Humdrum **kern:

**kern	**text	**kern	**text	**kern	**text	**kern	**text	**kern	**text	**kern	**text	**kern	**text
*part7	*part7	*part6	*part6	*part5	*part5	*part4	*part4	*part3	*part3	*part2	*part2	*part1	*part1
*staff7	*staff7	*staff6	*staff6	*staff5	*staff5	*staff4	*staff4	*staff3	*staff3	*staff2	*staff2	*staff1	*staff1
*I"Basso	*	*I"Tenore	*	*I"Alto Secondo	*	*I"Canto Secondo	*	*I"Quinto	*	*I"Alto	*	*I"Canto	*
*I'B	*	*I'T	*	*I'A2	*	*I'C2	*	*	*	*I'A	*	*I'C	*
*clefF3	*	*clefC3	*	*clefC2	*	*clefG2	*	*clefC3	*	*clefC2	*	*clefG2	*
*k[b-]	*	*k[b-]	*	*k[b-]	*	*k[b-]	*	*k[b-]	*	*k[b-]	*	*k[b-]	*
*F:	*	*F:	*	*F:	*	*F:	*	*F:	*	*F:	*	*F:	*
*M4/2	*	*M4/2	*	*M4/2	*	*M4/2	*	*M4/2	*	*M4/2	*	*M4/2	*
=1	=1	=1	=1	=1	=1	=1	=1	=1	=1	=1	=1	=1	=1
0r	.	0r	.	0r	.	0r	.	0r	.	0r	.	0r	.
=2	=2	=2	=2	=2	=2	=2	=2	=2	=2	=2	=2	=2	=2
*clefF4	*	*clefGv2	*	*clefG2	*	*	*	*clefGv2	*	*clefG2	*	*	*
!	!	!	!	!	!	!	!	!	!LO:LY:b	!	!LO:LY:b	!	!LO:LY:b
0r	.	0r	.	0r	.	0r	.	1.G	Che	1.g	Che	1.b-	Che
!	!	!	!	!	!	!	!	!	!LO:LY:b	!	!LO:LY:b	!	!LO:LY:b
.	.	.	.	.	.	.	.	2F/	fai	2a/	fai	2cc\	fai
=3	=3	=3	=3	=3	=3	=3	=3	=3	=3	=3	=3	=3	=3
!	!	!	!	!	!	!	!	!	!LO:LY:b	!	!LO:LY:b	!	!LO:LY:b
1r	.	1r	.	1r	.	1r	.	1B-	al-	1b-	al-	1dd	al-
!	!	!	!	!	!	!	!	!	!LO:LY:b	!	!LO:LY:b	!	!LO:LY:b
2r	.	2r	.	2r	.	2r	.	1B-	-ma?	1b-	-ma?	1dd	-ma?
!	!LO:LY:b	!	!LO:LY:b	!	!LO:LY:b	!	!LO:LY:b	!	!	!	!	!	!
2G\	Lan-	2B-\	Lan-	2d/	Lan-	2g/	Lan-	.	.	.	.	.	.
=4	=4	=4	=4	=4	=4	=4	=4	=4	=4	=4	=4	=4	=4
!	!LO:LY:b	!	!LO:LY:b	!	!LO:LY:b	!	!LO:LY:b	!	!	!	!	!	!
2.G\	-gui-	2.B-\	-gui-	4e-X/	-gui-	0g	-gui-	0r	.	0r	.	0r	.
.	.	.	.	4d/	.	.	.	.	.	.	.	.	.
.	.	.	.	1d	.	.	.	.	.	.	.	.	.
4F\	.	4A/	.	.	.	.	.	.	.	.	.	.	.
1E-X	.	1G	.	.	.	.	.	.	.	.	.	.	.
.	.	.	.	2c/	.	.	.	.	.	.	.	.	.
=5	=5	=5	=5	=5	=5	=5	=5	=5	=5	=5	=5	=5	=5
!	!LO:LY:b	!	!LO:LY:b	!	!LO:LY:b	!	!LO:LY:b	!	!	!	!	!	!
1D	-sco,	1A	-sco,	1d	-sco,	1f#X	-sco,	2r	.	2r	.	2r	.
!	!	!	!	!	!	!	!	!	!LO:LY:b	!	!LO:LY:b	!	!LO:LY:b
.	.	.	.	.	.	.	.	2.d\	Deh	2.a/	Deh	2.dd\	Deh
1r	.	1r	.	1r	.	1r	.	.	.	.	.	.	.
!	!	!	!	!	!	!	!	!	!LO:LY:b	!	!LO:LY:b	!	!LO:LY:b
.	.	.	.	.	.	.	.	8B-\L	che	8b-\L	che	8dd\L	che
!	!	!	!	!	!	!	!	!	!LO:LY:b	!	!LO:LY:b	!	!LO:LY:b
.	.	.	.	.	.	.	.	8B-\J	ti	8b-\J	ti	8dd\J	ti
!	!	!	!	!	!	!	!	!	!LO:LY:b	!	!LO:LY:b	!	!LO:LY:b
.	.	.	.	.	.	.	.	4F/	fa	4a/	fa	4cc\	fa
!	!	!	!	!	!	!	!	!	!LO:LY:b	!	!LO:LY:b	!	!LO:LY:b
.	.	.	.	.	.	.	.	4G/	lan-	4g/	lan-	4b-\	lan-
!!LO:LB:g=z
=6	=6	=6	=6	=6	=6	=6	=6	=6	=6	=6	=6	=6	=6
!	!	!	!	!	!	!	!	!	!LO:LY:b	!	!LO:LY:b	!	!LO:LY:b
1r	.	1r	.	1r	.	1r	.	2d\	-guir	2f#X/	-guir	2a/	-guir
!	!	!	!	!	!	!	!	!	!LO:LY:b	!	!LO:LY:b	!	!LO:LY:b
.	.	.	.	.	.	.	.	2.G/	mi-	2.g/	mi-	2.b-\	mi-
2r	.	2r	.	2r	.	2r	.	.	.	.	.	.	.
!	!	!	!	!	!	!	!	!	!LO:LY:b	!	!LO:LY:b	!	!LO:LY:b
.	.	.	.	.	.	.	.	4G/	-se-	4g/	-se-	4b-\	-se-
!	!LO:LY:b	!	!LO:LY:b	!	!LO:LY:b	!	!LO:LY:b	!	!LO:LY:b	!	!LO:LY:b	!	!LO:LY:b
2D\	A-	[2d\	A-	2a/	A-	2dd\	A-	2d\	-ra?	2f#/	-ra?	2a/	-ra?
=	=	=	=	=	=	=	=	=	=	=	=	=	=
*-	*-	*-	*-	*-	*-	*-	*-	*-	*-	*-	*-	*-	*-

- Instructions for the task -
Collect every line of the listing above that contains the string "kern".

- Written answer -
Humdrum **kern:
**kern	**text	**kern	**text	**kern	**text	**kern	**text	**kern	**text	**kern	**text	**kern	**text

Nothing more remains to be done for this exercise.